**Job item:** Which lines to output? The line containing "table_cell [162, 1525, 347, 1703]" and every line after it in the data below, each copied exactly.

**Entries shown:**
************
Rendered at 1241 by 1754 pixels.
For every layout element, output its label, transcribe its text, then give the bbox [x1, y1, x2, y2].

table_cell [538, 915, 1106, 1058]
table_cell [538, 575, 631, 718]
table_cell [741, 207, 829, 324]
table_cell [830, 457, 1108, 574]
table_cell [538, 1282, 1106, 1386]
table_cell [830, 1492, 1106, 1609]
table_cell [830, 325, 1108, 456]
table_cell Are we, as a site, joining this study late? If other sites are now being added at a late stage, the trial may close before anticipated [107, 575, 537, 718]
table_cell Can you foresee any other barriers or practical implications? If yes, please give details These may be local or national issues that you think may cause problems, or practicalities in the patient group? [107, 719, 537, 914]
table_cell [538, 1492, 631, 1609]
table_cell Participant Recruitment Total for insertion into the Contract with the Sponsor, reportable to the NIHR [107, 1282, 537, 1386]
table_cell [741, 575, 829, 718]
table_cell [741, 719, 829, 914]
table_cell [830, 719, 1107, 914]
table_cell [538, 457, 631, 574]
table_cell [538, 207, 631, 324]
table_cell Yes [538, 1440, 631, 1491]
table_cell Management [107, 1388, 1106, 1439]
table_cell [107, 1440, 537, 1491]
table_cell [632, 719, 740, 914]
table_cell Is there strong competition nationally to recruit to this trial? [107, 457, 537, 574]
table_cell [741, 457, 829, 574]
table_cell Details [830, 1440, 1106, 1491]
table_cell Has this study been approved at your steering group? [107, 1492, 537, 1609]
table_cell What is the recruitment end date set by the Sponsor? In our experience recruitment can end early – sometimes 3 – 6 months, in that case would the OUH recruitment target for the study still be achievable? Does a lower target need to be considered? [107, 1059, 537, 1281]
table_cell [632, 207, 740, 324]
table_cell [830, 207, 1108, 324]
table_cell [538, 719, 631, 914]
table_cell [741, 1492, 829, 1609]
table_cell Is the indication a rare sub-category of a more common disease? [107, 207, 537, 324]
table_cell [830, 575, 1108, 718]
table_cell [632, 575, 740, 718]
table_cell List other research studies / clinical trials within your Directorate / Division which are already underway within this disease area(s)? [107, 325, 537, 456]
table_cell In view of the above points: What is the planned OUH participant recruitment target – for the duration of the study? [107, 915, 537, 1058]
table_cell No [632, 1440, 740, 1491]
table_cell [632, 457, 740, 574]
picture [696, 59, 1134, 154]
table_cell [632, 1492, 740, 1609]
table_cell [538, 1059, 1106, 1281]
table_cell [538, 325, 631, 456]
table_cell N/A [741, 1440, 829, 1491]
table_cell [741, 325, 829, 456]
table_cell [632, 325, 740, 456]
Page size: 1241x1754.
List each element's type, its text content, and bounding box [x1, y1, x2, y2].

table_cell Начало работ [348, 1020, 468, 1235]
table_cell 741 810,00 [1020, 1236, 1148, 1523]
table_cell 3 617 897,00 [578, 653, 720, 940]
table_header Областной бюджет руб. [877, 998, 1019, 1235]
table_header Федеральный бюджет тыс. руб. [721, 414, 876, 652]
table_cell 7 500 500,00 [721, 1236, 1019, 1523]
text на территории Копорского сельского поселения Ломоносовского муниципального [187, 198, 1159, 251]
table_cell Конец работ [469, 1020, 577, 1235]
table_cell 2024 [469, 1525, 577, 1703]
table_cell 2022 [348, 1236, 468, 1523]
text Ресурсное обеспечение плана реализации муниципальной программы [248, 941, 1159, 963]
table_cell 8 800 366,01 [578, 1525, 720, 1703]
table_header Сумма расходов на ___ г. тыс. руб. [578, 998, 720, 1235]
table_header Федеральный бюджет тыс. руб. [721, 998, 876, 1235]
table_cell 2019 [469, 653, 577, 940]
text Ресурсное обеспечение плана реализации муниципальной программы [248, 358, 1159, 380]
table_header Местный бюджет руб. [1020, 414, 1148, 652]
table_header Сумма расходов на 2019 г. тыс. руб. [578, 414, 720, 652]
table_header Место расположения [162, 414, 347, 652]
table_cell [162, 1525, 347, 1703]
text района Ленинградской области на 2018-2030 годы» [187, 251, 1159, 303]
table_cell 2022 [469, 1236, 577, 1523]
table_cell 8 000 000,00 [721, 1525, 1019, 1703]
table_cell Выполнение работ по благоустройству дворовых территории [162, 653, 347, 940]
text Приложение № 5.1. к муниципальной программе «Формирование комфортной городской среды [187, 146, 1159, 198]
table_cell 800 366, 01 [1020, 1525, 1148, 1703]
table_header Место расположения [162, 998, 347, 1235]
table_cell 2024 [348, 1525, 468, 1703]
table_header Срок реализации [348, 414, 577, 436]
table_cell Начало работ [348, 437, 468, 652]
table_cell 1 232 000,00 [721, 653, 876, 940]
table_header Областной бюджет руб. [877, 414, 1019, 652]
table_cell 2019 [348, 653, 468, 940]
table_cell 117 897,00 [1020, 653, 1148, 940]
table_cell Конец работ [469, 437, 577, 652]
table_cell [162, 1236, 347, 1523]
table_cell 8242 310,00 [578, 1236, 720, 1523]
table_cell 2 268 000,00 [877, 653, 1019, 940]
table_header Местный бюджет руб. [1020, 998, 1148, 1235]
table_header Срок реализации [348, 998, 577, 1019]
************
**Result for this task:**
table_cell [162, 1525, 347, 1703]
text района Ленинградской области на 2018-2030 годы» [187, 251, 1159, 303]
table_cell 2022 [469, 1236, 577, 1523]
table_cell 8 000 000,00 [721, 1525, 1019, 1703]
table_cell Выполнение работ по благоустройству дворовых территории [162, 653, 347, 940]
text Приложение № 5.1. к муниципальной программе «Формирование комфортной городской среды [187, 146, 1159, 198]
table_cell 800 366, 01 [1020, 1525, 1148, 1703]
table_header Место расположения [162, 998, 347, 1235]
table_cell 2024 [348, 1525, 468, 1703]
table_header Срок реализации [348, 414, 577, 436]
table_cell Начало работ [348, 437, 468, 652]
table_cell 1 232 000,00 [721, 653, 876, 940]
table_header Областной бюджет руб. [877, 414, 1019, 652]
table_cell 2019 [348, 653, 468, 940]
table_cell 117 897,00 [1020, 653, 1148, 940]
table_cell Конец работ [469, 437, 577, 652]
table_cell [162, 1236, 347, 1523]
table_cell 8242 310,00 [578, 1236, 720, 1523]
table_cell 2 268 000,00 [877, 653, 1019, 940]
table_header Местный бюджет руб. [1020, 998, 1148, 1235]
table_header Срок реализации [348, 998, 577, 1019]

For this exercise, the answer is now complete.